Modeling of frequency agile devices: Development of PKI neuromodeling library based on hierarchical network structure
Proceedings of SPIE - The International Society for Optical Engineering
- Volumen: 5837 PART II
- Fecha: 09 diciembre 2005
- Páginas: 961-971
- ISSN: 0277786X
- Tipo de fuente: Ponencia
- DOI: 10.1117/12.607975
- Tipo de documento: Documento de conferencia
Recently, neuromodeling methods of microwave devices have been developed. These methods are suitable for the model generation of novel devices. They allow fast and accurate simulations and optimizations. However, the development of libraries makes these methods to be a formidable task, since they require massive input-output data provided by an electromagnetic simulator or measurements and repeated artificial neural network (ANN) training.
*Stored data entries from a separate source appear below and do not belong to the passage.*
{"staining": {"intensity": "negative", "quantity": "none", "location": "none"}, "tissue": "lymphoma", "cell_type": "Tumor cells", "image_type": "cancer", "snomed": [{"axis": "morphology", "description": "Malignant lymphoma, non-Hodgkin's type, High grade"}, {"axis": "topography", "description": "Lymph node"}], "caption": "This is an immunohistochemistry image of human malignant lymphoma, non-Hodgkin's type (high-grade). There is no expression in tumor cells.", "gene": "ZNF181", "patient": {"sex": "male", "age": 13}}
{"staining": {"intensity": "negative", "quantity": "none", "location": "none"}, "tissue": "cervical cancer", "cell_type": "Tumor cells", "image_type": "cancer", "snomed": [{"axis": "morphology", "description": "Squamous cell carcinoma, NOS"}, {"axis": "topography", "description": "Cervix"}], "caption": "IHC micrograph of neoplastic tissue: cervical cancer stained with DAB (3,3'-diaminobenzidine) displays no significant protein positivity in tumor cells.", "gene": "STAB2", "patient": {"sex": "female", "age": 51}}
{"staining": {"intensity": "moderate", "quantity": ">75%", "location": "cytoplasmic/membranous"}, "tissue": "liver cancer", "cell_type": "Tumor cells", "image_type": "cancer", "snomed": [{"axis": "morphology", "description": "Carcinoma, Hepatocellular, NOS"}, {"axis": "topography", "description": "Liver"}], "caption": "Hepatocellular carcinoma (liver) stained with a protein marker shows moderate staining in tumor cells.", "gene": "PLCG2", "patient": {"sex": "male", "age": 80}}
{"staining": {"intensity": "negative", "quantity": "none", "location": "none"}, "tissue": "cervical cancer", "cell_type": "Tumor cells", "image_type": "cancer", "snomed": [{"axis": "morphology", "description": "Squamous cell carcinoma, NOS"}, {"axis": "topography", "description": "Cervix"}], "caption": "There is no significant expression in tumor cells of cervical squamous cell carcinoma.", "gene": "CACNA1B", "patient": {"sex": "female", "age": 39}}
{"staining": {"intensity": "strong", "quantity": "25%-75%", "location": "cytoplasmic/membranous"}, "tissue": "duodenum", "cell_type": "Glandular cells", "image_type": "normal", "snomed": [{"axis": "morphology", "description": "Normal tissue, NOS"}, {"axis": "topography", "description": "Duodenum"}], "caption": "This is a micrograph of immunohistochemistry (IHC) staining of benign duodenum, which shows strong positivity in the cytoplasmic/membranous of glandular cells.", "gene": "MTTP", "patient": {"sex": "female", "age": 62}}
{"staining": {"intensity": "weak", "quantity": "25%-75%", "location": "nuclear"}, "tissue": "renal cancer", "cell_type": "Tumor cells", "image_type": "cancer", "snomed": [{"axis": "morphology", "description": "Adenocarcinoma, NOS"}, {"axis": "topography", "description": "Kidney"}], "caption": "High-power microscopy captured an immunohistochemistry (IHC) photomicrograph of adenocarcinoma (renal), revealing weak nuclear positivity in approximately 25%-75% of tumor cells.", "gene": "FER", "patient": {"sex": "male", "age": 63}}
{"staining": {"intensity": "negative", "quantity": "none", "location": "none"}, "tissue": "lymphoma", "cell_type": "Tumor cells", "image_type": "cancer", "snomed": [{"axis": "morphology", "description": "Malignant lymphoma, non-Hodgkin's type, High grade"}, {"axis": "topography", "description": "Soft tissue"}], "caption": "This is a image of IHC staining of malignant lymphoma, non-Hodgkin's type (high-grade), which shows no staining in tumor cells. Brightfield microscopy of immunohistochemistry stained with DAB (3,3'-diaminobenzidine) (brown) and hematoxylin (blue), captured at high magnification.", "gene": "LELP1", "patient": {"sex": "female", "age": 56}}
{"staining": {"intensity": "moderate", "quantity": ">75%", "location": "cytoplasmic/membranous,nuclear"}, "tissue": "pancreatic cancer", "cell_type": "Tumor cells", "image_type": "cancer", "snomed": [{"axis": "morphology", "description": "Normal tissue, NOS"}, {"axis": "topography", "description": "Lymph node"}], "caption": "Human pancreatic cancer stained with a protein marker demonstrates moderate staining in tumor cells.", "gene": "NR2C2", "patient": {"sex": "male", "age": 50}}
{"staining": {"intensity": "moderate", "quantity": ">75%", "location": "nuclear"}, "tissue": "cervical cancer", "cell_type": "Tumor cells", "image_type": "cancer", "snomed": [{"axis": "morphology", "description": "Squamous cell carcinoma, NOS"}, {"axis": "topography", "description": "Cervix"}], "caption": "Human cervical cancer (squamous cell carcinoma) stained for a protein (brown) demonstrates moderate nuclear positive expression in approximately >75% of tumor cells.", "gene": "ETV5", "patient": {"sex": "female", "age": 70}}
This paper presents a strategy reducing the cost of library development with the advantages of the neuromodeling methods: high accuracy, large range of geometrical and material parameters and reduced CPU time. The library models are developed from a set of base prior knowledge input (PKI) models, which take into account the characteristics common to all the models in the library, and high-level ANNs which give the library model outputs from base PKI models. This technique is illustrated for a microwave multiconductor tunable phase shifter using anisotropic substrates. Closed-form relationships have been developed and are presented in this paper. The results show good agreement with the expected ones.